Implement Cosine Similarity Function for String Vectors
Company: Shopify
Role: Data Scientist
Category: Coding & Algorithms
Difficulty: Medium
Interview Round: Technical Screen
Quick Answer: This question evaluates understanding of vector-space similarity and text representation by asking for a cosine similarity computation over string-derived vectors, testing coding and algorithmic skills relevant to data science and text processing.
Constraints
- 0 <= len(a), len(b) <= 10^5
- Strings may contain letters, digits, punctuation, and whitespace.
- Tokenization is case-insensitive and considers maximal runs of [a-z0-9] as words.
- Return a float rounded to 6 decimal places; return 0.0 when either string yields no tokens.
Examples
Input: ("the cat sat", "the cat sat")
Expected Output: 1.0
Explanation: Identical bag-of-words vectors point in the same direction, so cosine similarity is exactly 1.0.

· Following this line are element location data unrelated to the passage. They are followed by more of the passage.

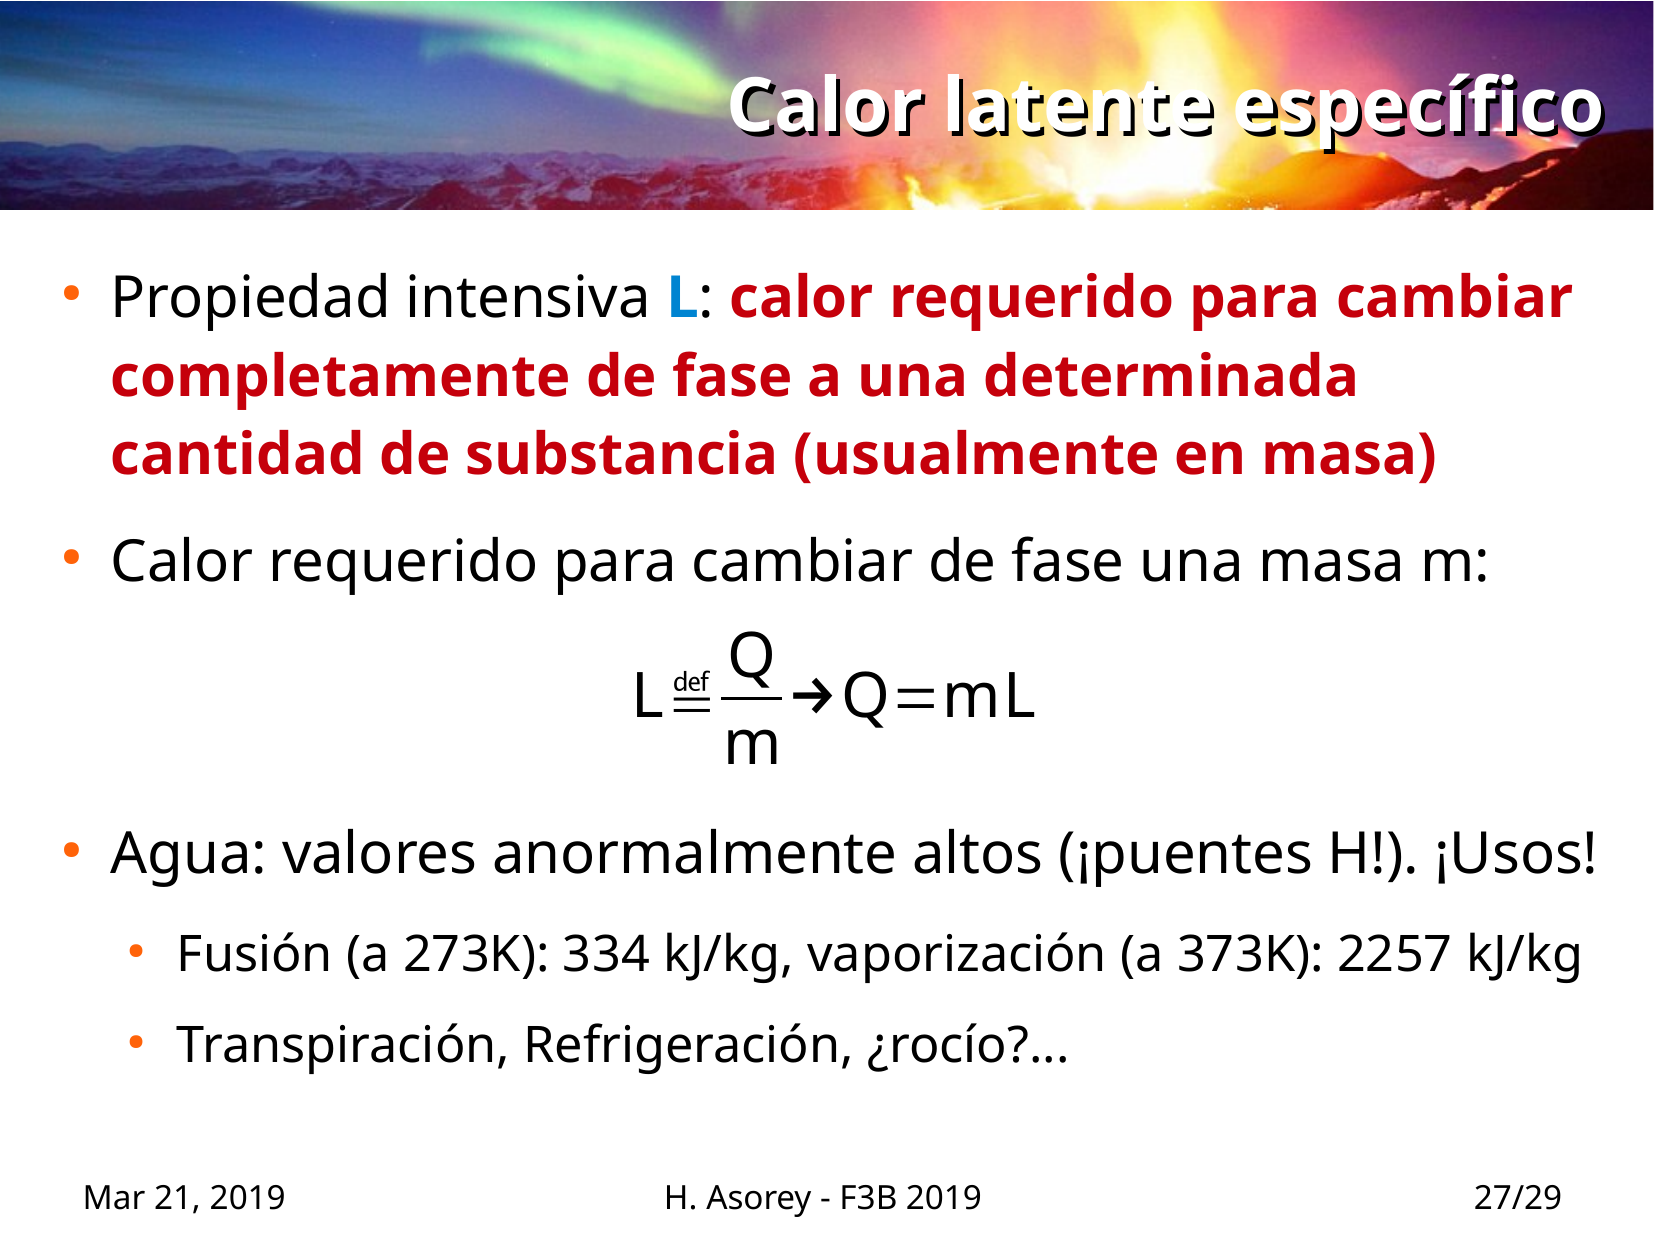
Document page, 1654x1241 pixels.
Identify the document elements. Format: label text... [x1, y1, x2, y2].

chart [625, 618, 1044, 780]
title Calor latente específico [45, 15, 1606, 191]
list Propiedad intensiva L: calor requerido para cambiar completamente de fase a una determinada cantidad de substancia (usualmente en masa) Calor requerido para cambiar de fase una masa m: Agua: valores anormalmente altos (¡puentes H!). ¡Usos! Fusión (a 273K): 334 kJ/kg, vaporización (a 373K): 2257 kJ/kg Transpiración, Refrigeración, ¿rocío?... [45, 255, 1606, 1156]
picture [0, 1, 1654, 210]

Input: ("the cat", "the dog")
Expected Output: 0.5
Explanation: Both vectors are [1,1] over their union {the,cat,dog}; they share only "the". dot=1, magnitudes=sqrt(2) each, so 1/2 = 0.5.
Input: ("apple banana", "cherry date")
Expected Output: 0.0
Explanation: No shared words, so the dot product is 0 and similarity is 0.0.
Input: ("", "hello world")
Expected Output: 0.0
Explanation: The first string yields no tokens, so the function short-circuits to 0.0 (no division by zero).
Input: ("", "")
Expected Output: 0.0
Explanation: Both strings are empty; with no tokens on either side the result is 0.0.
Input: ("the the the cat", "the cat cat cat")
Expected Output: 0.6
Explanation: Counts are {the:3,cat:1} and {the:1,cat:3}. dot=3*1+1*3=6, each magnitude=sqrt(9+1)=sqrt(10), so 6/10 = 0.6 — frequency weighting matters.
Input: ("Hello, World!", "hello world")
Expected Output: 1.0
Explanation: Case and punctuation are normalized away, so the two strings tokenize identically and similarity is 1.0.
Input: ("data science", "data science is fun")
Expected Output: 0.707107
Explanation: dot=2 (both share data, science), magnitudes sqrt(2) and sqrt(4)=2, so 2/(sqrt(2)*2)=0.707107 after rounding to 6 dp.
Hints
- Tokenize each string into lowercase words (a simple approach: split on non-alphanumeric characters and drop empties), then build a frequency Counter for each.
- Cosine similarity = dot(u, v) / (|u| * |v|). The dot product only needs the words common to both vectors; the magnitude is sqrt(sum of squared counts).
- Guard the empty/no-token case explicitly to avoid dividing by a zero magnitude, and round the final value to 6 decimal places.